**Given information**
#####

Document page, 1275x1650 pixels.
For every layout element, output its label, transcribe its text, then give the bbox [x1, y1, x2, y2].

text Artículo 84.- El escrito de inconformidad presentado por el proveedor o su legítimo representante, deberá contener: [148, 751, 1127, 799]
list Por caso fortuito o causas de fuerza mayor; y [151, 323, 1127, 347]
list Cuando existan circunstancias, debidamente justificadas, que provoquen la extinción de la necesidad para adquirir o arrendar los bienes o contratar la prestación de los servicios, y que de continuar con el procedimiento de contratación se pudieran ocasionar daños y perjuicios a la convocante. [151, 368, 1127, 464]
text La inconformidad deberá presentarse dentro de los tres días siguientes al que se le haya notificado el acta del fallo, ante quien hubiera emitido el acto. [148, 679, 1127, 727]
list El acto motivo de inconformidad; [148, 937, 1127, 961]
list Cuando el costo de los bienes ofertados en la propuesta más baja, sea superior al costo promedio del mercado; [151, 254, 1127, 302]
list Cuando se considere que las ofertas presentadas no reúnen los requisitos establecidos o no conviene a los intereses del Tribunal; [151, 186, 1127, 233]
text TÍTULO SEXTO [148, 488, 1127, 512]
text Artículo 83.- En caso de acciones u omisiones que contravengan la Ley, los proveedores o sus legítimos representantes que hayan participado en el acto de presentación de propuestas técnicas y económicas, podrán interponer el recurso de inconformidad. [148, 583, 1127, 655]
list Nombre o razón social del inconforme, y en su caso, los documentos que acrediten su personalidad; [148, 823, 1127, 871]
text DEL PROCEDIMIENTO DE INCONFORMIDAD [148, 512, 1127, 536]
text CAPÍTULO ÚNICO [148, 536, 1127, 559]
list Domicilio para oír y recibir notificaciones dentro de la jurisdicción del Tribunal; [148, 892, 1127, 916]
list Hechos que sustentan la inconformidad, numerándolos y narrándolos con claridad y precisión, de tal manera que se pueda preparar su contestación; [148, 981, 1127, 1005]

#####

**Task to carry out**
Respond with the number of lines in the entries that include the string "dentro", and nothing besides.

**Solved problem**
2